* START DOCUMENT PASSAGE *

Enron: class action lawyers set to get $688 million

Coughlin Stoia Geller Rudman & Robbins, formerly of Bill Lerach fame, and other law firms sued to pin the blame on banks, auditors, and other outside deep-pocket third parties, as well as on directors; defendants collectively paid $7.2 billion. Giving the plaintiff’s lawyers $688 million of that is very “fair and reasonable” and involves no “windfall”, per U.S. District Judge Melinda Harmon. (Bloomberg, Sept. 8).

More: OK, so maybe Brian Baxter of AmLaw Daily is just pursuing a reasonable news angle when he quotes the Coughlin Stoia lawyers doing a little victory lap and waving to the crowd. But if he’s going to quote Prof. John Coffee at such length as his big authority in support of the fee’s fairness, shouldn’t he go beyond identifying Coffee as “a professor at Columbia Law School and frequent class action critic” to spell out a little more explicitly that, you know, Coffee was hired by the plaintiff’s lawyers in this case to defend their fee request? Doesn’t that make it less surprising that Patrick Coughlin “welcomes the positive feedback” from these supposedly “unlikely legal circles” to support his case? (more background, yet more).

Update Thurs. a.m.: by yesterday evening American Lawyer had substantially “updated [the post] with new information” to reflect the Coffee relationship, and Prof. Obbie is kind enough to give me some credit for that happening.

* END DOCUMENT PASSAGE *
* START EXTRACTED MATERIAL *

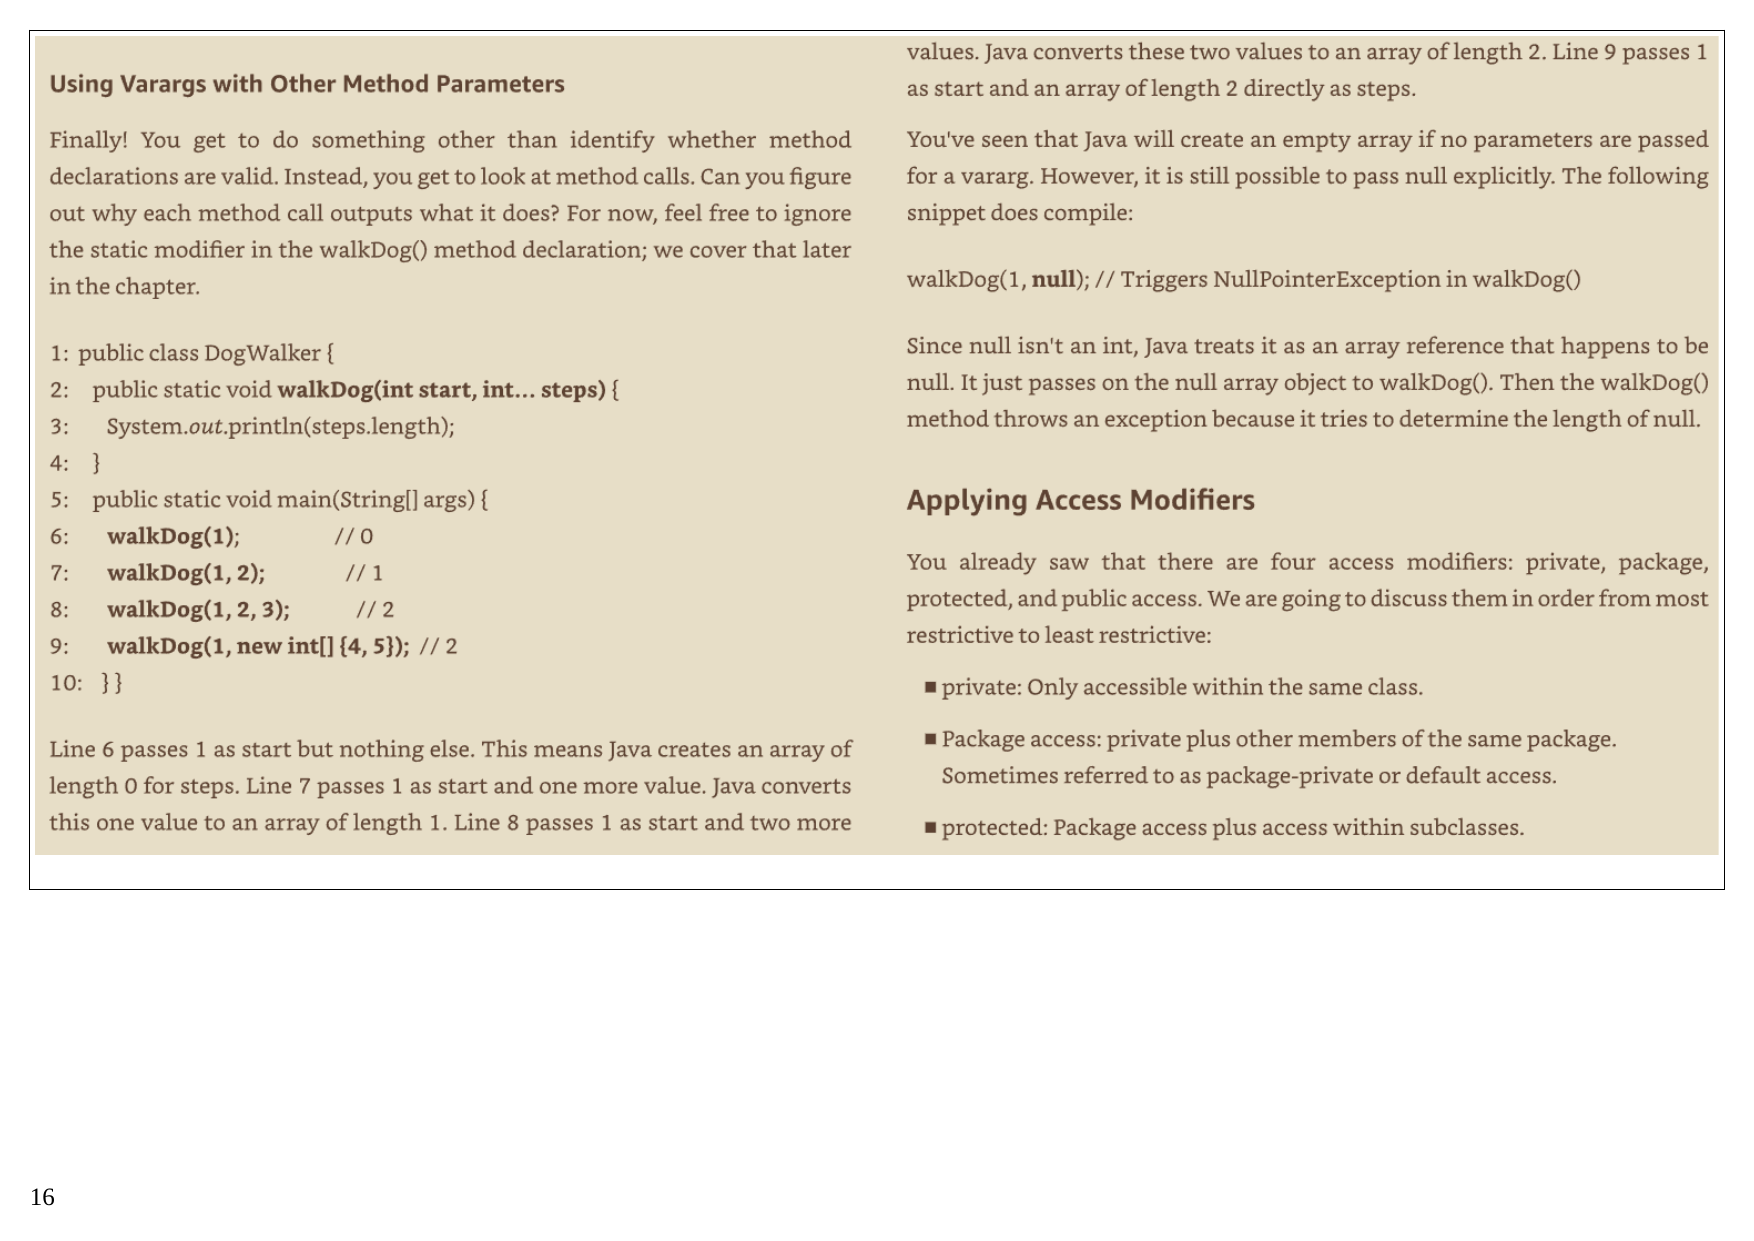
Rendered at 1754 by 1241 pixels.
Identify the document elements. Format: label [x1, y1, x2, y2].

table_cell [30, 31, 1724, 889]
picture [35, 36, 1719, 855]
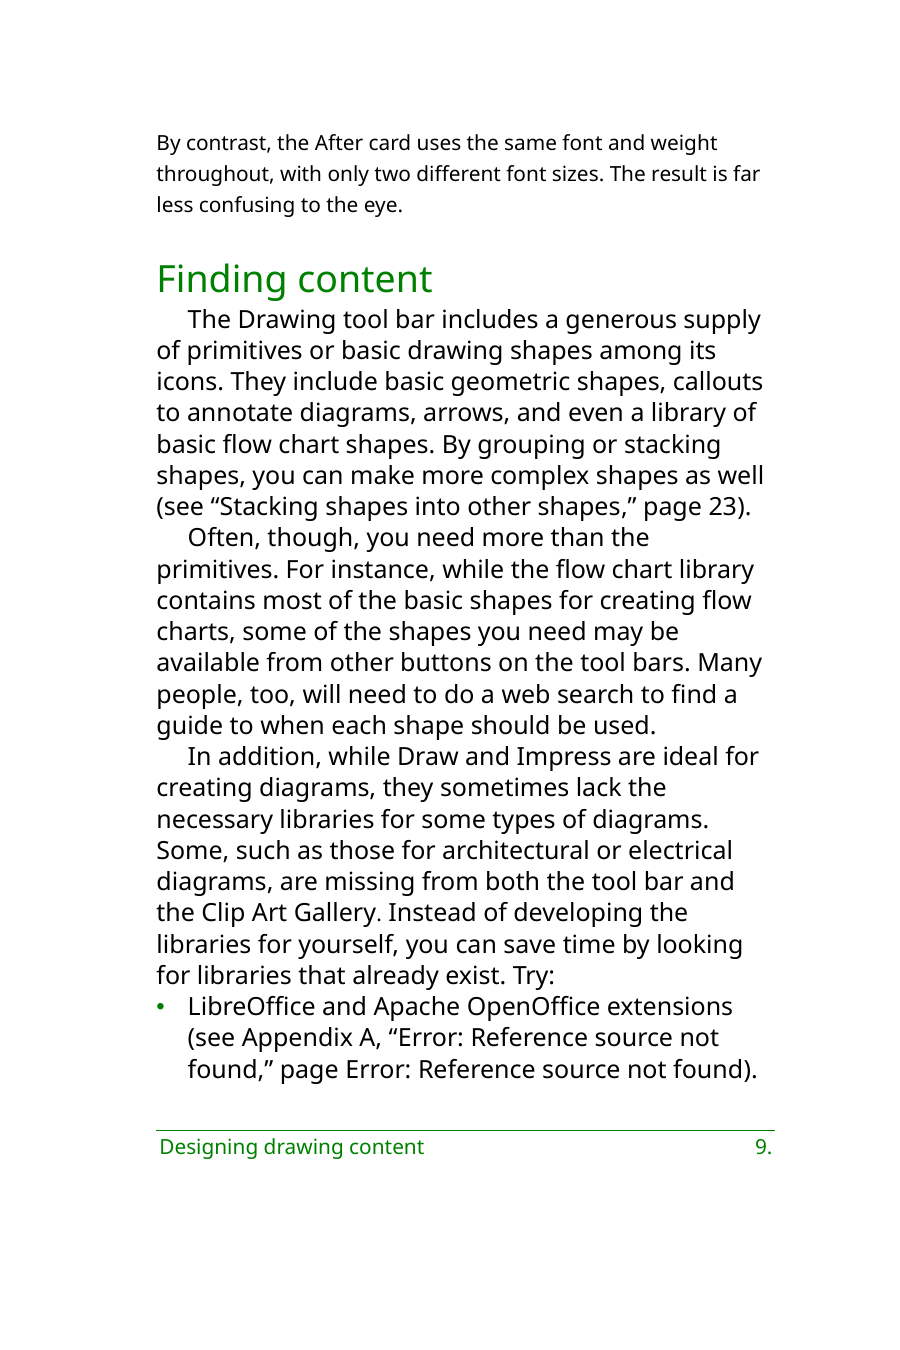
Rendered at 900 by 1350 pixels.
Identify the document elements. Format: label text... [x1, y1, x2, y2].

* END EXTRACTED MATERIAL *

- YOUR TASKS
(1) Please edit the Enron fee post: give back the part that opens with the words containing "Enron: class action" and closes with "(Bloomberg, Sept. 8).", putting "accountants" in place of "auditors".
(2) Continue the Enron fee post from its last sentence.
The items have no connection to the text.

- RESULTS OF THE EXERCISE
(1)
Enron: class action lawyers set to get $688 million

Coughlin Stoia Geller Rudman & Robbins, formerly of Bill Lerach fame, and other law firms sued to pin the blame on banks, accountants, and other outside deep-pocket third parties, as well as on directors; defendants collectively paid $7.2 billion. Giving the plaintiff’s lawyers $688 million of that is very “fair and reasonable” and involves no “windfall”, per U.S. District Judge Melinda Harmon. (Bloomberg, Sept. 8).

(2)
6 Comments

  • That is only 10% – for a contingency fee, that’s quite reasonalb e9these days).

    Of course, the underlying claims are completely ridiculous, so it’s still a travishamockery…

  • I’ll bet those SCOTUS clerks with their $275,000 to $300,000 signing bonuses (OT’07) are wishing that they’d become plaintiffs’ lawyers to collect this kind of bonus–it has to be easily in the tens-of-millions for the big partners.

  • If my math is right, $688 million for a claimed 280,000 hours spent = an effective hourly rate of $2,428.57 Must be nice. No, this isn’t a “windfall”, no, not at all. How does this not violate the rules of professional conduct that attorney fees must be “reasonable”?

  • It’s terrible that legal fees for these kinds of class action suits are still based on contingency fees. The panel of judges for these suits need to limit the fees to the customary hourly fees for legal representation. An hourly rate ($200-$400) is high but not usury as in the Enron class action. I have no connection to Enron, but the one suit I was a party to was much the same, on a smaller scale of course. The lawyers were paid millions while the participants in the suit received $79 each.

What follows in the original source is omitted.